Sur le fond d'abord, puisqu'il fait de la jeune Euny (Jeon Do-youn, Prix d'interprétation à Cannes en 2007 pour Secret Sunshine, de Lee Chang-dong) une jeune fille simplette et généreuse, destinée à devenir la victime de la famille de la haute bourgeoisie où elle prend sa place. (...) Le film fait alors miroiter l'idée d'une vengeance qui ne viendra jamais. Il gagne ainsi en originalité par rapport à son modèle, mais aussi en manichéisme (les mauvais maîtres, la bonne servante) sans intérêt.
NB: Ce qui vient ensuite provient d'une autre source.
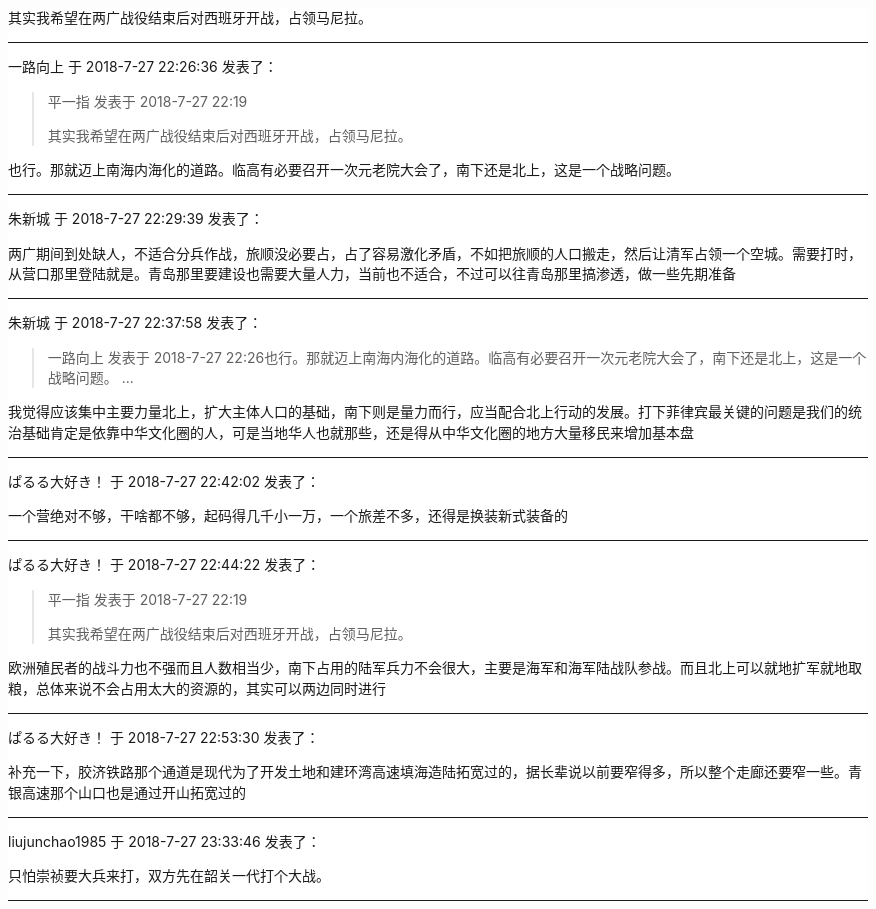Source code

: 其实我希望在两广战役结束后对西班牙开战，占领马尼拉。

---------

一路向上 于 2018-7-27 22:26:36 发表了：

> 平一指 发表于 2018-7-27 22:19
> 
> 其实我希望在两广战役结束后对西班牙开战，占领马尼拉。



也行。那就迈上南海内海化的道路。临高有必要召开一次元老院大会了，南下还是北上，这是一个战略问题。

---------

朱新城 于 2018-7-27 22:29:39 发表了：

两广期间到处缺人，不适合分兵作战，旅顺没必要占，占了容易激化矛盾，不如把旅顺的人口搬走，然后让清军占领一个空城。需要打时，从营口那里登陆就是。青岛那里要建设也需要大量人力，当前也不适合，不过可以往青岛那里搞渗透，做一些先期准备

---------

朱新城 于 2018-7-27 22:37:58 发表了：

> 一路向上 发表于 2018-7-27 22:26也行。那就迈上南海内海化的道路。临高有必要召开一次元老院大会了，南下还是北上，这是一个战略问题。 ...



我觉得应该集中主要力量北上，扩大主体人口的基础，南下则是量力而行，应当配合北上行动的发展。打下菲律宾最关键的问题是我们的统治基础肯定是依靠中华文化圈的人，可是当地华人也就那些，还是得从中华文化圈的地方大量移民来增加基本盘

---------

ぱるる大好き！ 于 2018-7-27 22:42:02 发表了：

一个营绝对不够，干啥都不够，起码得几千小一万，一个旅差不多，还得是换装新式装备的

---------

ぱるる大好き！ 于 2018-7-27 22:44:22 发表了：

> 平一指 发表于 2018-7-27 22:19
> 
> 其实我希望在两广战役结束后对西班牙开战，占领马尼拉。



欧洲殖民者的战斗力也不强而且人数相当少，南下占用的陆军兵力不会很大，主要是海军和海军陆战队参战。而且北上可以就地扩军就地取粮，总体来说不会占用太大的资源的，其实可以两边同时进行

---------

ぱるる大好き！ 于 2018-7-27 22:53:30 发表了：

补充一下，胶济铁路那个通道是现代为了开发土地和建环湾高速填海造陆拓宽过的，据长辈说以前要窄得多，所以整个走廊还要窄一些。青银高速那个山口也是通过开山拓宽过的

---------

liujunchao1985 于 2018-7-27 23:33:46 发表了：

只怕崇祯要大兵来打，双方先在韶关一代打个大战。

---------
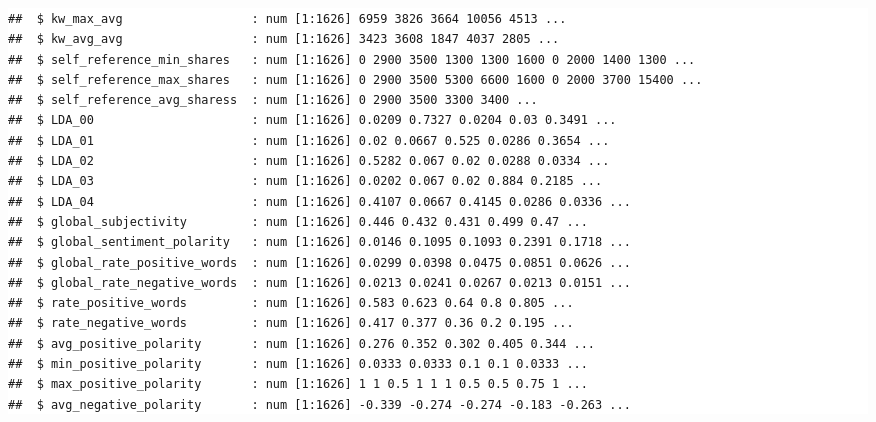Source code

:    ##  $ kw_max_avg                  : num [1:1626] 6959 3826 3664 10056 4513 ...
    ##  $ kw_avg_avg                  : num [1:1626] 3423 3608 1847 4037 2805 ...
    ##  $ self_reference_min_shares   : num [1:1626] 0 2900 3500 1300 1300 1600 0 2000 1400 1300 ...
    ##  $ self_reference_max_shares   : num [1:1626] 0 2900 3500 5300 6600 1600 0 2000 3700 15400 ...
    ##  $ self_reference_avg_sharess  : num [1:1626] 0 2900 3500 3300 3400 ...
    ##  $ LDA_00                      : num [1:1626] 0.0209 0.7327 0.0204 0.03 0.3491 ...
    ##  $ LDA_01                      : num [1:1626] 0.02 0.0667 0.525 0.0286 0.3654 ...
    ##  $ LDA_02                      : num [1:1626] 0.5282 0.067 0.02 0.0288 0.0334 ...
    ##  $ LDA_03                      : num [1:1626] 0.0202 0.067 0.02 0.884 0.2185 ...
    ##  $ LDA_04                      : num [1:1626] 0.4107 0.0667 0.4145 0.0286 0.0336 ...
    ##  $ global_subjectivity         : num [1:1626] 0.446 0.432 0.431 0.499 0.47 ...
    ##  $ global_sentiment_polarity   : num [1:1626] 0.0146 0.1095 0.1093 0.2391 0.1718 ...
    ##  $ global_rate_positive_words  : num [1:1626] 0.0299 0.0398 0.0475 0.0851 0.0626 ...
    ##  $ global_rate_negative_words  : num [1:1626] 0.0213 0.0241 0.0267 0.0213 0.0151 ...
    ##  $ rate_positive_words         : num [1:1626] 0.583 0.623 0.64 0.8 0.805 ...
    ##  $ rate_negative_words         : num [1:1626] 0.417 0.377 0.36 0.2 0.195 ...
    ##  $ avg_positive_polarity       : num [1:1626] 0.276 0.352 0.302 0.405 0.344 ...
    ##  $ min_positive_polarity       : num [1:1626] 0.0333 0.0333 0.1 0.1 0.0333 ...
    ##  $ max_positive_polarity       : num [1:1626] 1 1 0.5 1 1 1 0.5 0.5 0.75 1 ...
    ##  $ avg_negative_polarity       : num [1:1626] -0.339 -0.274 -0.274 -0.183 -0.263 ...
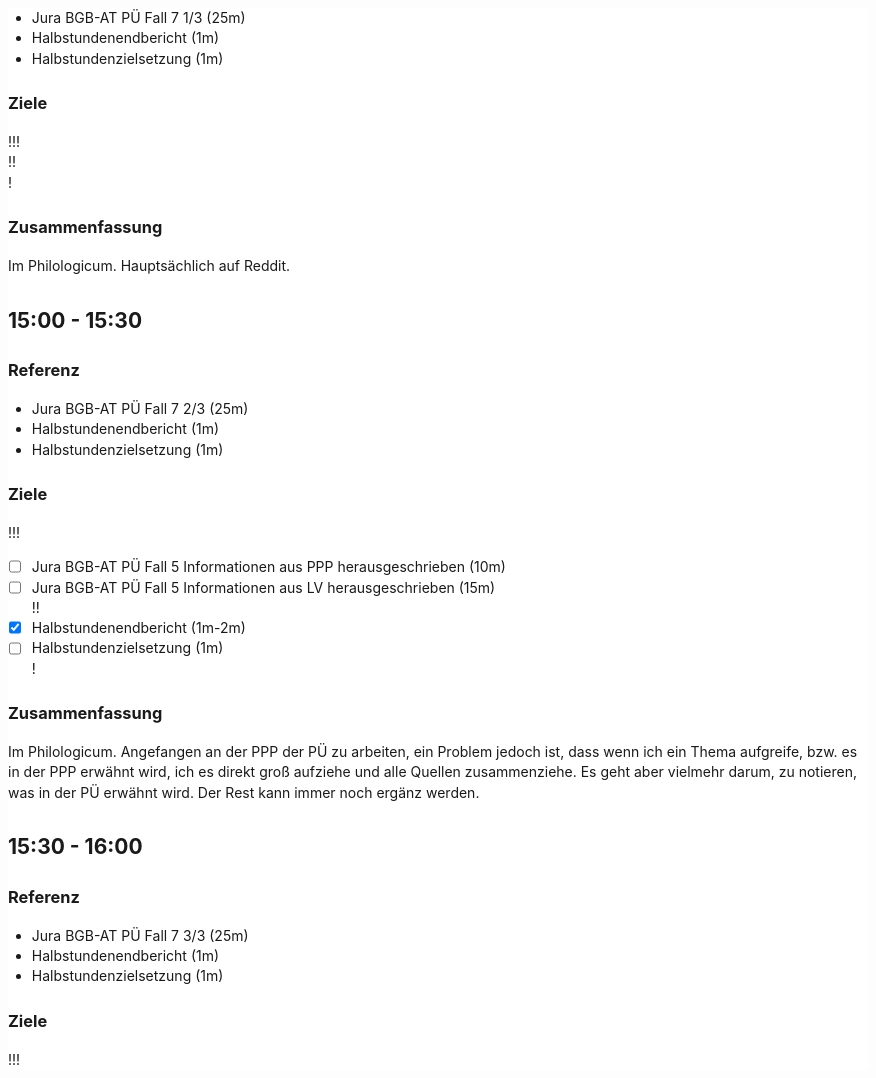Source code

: - Jura BGB-AT PÜ Fall 7 1/3 (25m)
- Halbstundenendbericht (1m)
- Halbstundenzielsetzung (1m)

### Ziele

!!!  
!!  
!

### Zusammenfassung

Im Philologicum. Hauptsächlich auf Reddit.

## 15:00 - 15:30

### Referenz

- Jura BGB-AT PÜ Fall 7 2/3 (25m)
- Halbstundenendbericht (1m)
- Halbstundenzielsetzung (1m)

### Ziele

!!!

- [ ] Jura BGB-AT PÜ Fall 5 Informationen aus PPP herausgeschrieben (10m)
- [ ] Jura BGB-AT PÜ Fall 5 Informationen aus LV herausgeschrieben (15m)  
!!
- [x] Halbstundenendbericht (1m-2m)
- [ ] Halbstundenzielsetzung (1m)  
!

### Zusammenfassung

Im Philologicum. Angefangen an der PPP der PÜ zu arbeiten, ein Problem jedoch ist, dass wenn ich ein Thema aufgreife, bzw. es in der PPP erwähnt wird, ich es direkt groß aufziehe und alle Quellen zusammenziehe. Es geht aber vielmehr darum, zu notieren, was in der PÜ erwähnt wird. Der Rest kann immer noch ergänz werden.

## 15:30 - 16:00

### Referenz

- Jura BGB-AT PÜ Fall 7 3/3 (25m)
- Halbstundenendbericht (1m)
- Halbstundenzielsetzung (1m)

### Ziele

!!!
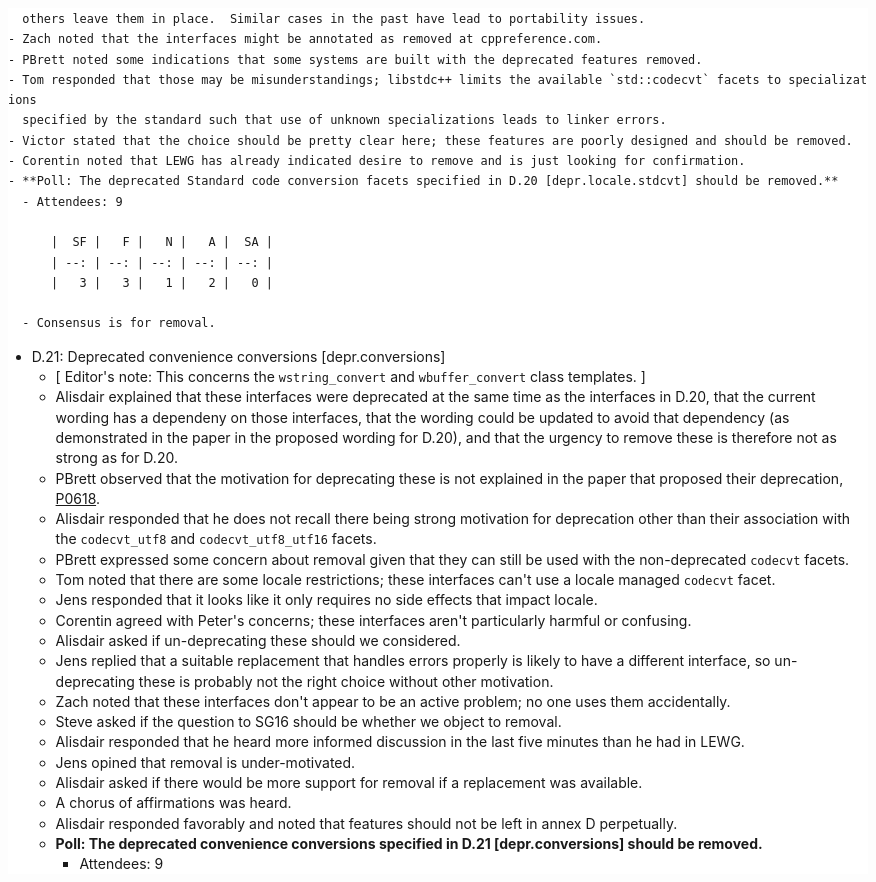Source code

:       others leave them in place.  Similar cases in the past have lead to portability issues.
    - Zach noted that the interfaces might be annotated as removed at cppreference.com.
    - PBrett noted some indications that some systems are built with the deprecated features removed.
    - Tom responded that those may be misunderstandings; libstdc++ limits the available `std::codecvt` facets to specializations
      specified by the standard such that use of unknown specializations leads to linker errors.
    - Victor stated that the choice should be pretty clear here; these features are poorly designed and should be removed.
    - Corentin noted that LEWG has already indicated desire to remove and is just looking for confirmation.
    - **Poll: The deprecated Standard code conversion facets specified in D.20 [depr.locale.stdcvt] should be removed.**
      - Attendees: 9

          |  SF |   F |   N |   A |  SA |
          | --: | --: | --: | --: | --: |
          |   3 |   3 |   1 |   2 |   0 |
          
      - Consensus is for removal.
  - D.21: Deprecated convenience conversions \[depr.conversions\]
    - \[ Editor's note: This concerns the `wstring_convert` and `wbuffer_convert` class templates. \]
    - Alisdair explained that these interfaces were deprecated at the same time as the interfaces in D.20, that the
      current wording has a dependeny on those interfaces, that the wording could be updated to avoid that dependency
      (as demonstrated in the paper in the proposed wording for D.20), and that the urgency to remove these is
      therefore not as strong as for D.20.
    - PBrett observed that the motivation for deprecating these is not explained in the paper that proposed their
      deprecation, [P0618](https://wg21.link/p0618).
    - Alisdair responded that he does not recall there being strong motivation for deprecation other than their association
      with the `codecvt_utf8` and `codecvt_utf8_utf16` facets.
    - PBrett expressed some concern about removal given that they can still be used with the non-deprecated `codecvt` facets.
    - Tom noted that there are some locale restrictions; these interfaces can't use a locale managed `codecvt` facet.
    - Jens responded that it looks like it only requires no side effects that impact locale.
    - Corentin agreed with Peter's concerns; these interfaces aren't particularly harmful or confusing.
    - Alisdair asked if un-deprecating these should we considered.
    - Jens replied that a suitable replacement that handles errors properly is likely to have a different interface, so
      un-deprecating these is probably not the right choice without other motivation.
    - Zach noted that these interfaces don't appear to be an active problem; no one uses them accidentally.
    - Steve asked if the question to SG16 should be whether we object to removal.
    - Alisdair responded that he heard more informed discussion in the last five minutes than he had in LEWG.
    - Jens opined that removal is under-motivated.
    - Alisdair asked if there would be more support for removal if a replacement was available.
    - A chorus of affirmations was heard.
    - Alisdair responded favorably and noted that features should not be left in annex D perpetually.
    - **Poll: The deprecated convenience conversions specified in D.21 [depr.conversions] should be removed.**
      - Attendees: 9

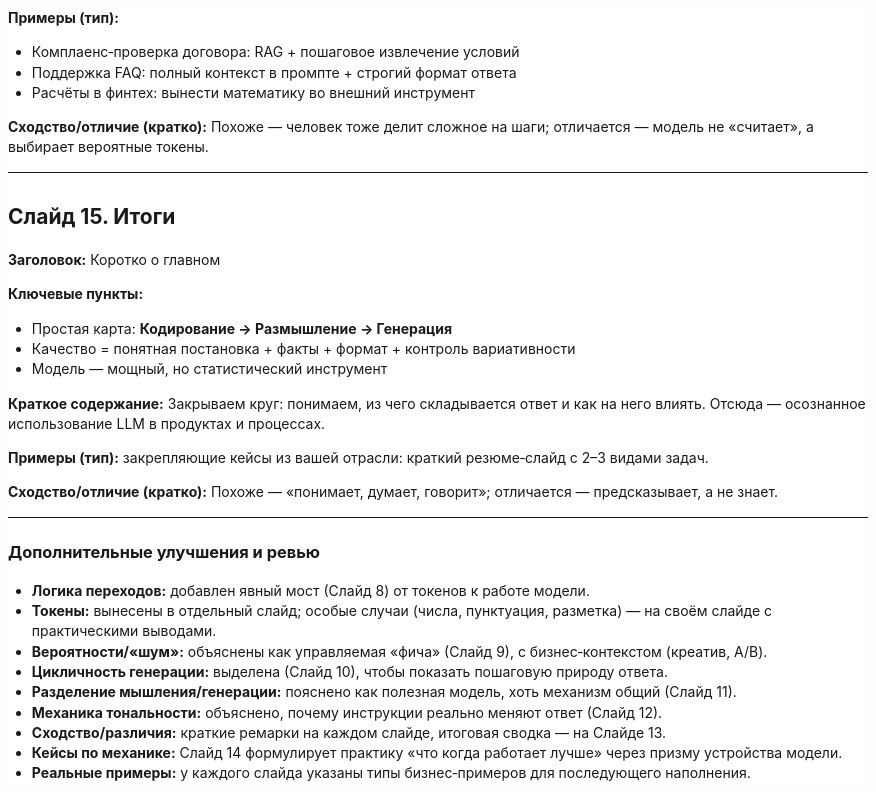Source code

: **Примеры (тип):**
- Комплаенс‑проверка договора: RAG + пошаговое извлечение условий
- Поддержка FAQ: полный контекст в промпте + строгий формат ответа
- Расчёты в финтех: вынести математику во внешний инструмент

**Сходство/отличие (кратко):** Похоже — человек тоже делит сложное на шаги; отличается — модель не «считает», а выбирает вероятные токены.

---

## Слайд 15. Итоги
**Заголовок:** Коротко о главном

**Ключевые пункты:**
- Простая карта: **Кодирование → Размышление → Генерация**
- Качество = понятная постановка + факты + формат + контроль вариативности
- Модель — мощный, но статистический инструмент

**Краткое содержание:**
Закрываем круг: понимаем, из чего складывается ответ и как на него влиять. Отсюда — осознанное использование LLM в продуктах и процессах.

**Примеры (тип):** закрепляющие кейсы из вашей отрасли: краткий резюме‑слайд с 2–3 видами задач.

**Сходство/отличие (кратко):** Похоже — «понимает, думает, говорит»; отличается — предсказывает, а не знает.

---

### Дополнительные улучшения и ревью
- **Логика переходов:** добавлен явный мост (Слайд 8) от токенов к работе модели.
- **Токены:** вынесены в отдельный слайд; особые случаи (числа, пунктуация, разметка) — на своём слайде с практическими выводами.
- **Вероятности/«шум»:** объяснены как управляемая «фича» (Слайд 9), с бизнес‑контекстом (креатив, A/B).
- **Цикличность генерации:** выделена (Слайд 10), чтобы показать пошаговую природу ответа.
- **Разделение мышления/генерации:** пояснено как полезная модель, хоть механизм общий (Слайд 11).
- **Механика тональности:** объяснено, почему инструкции реально меняют ответ (Слайд 12).
- **Сходство/различия:** краткие ремарки на каждом слайде, итоговая сводка — на Слайде 13.
- **Кейсы по механике:** Слайд 14 формулирует практику «что когда работает лучше» через призму устройства модели.
- **Реальные примеры:** у каждого слайда указаны типы бизнес‑примеров для последующего наполнения.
Par ailleurs, son parti pris maniériste le dessert considérablement : une mise en scène au cordeau, ampoulée, glaciale, observant les personnages avec la distanciation d'une leçon d'entomologie. En renonçant ainsi à l'enjeu charnel de l'aliénation sociale, le film se condamne à n'être qu'un brillant exercice de style. -
(...) Im Sang-Soo semble au contraire persévérer dans un esprit de sérieux et une suffisance qui rendent le film aussi grandiloquent que creux. (...) on a le désagréable sentiment d'un cinéaste qui, désormais sûr de son fait, met les pieds sous la table et se débouche une bonne bouteille de cynisme.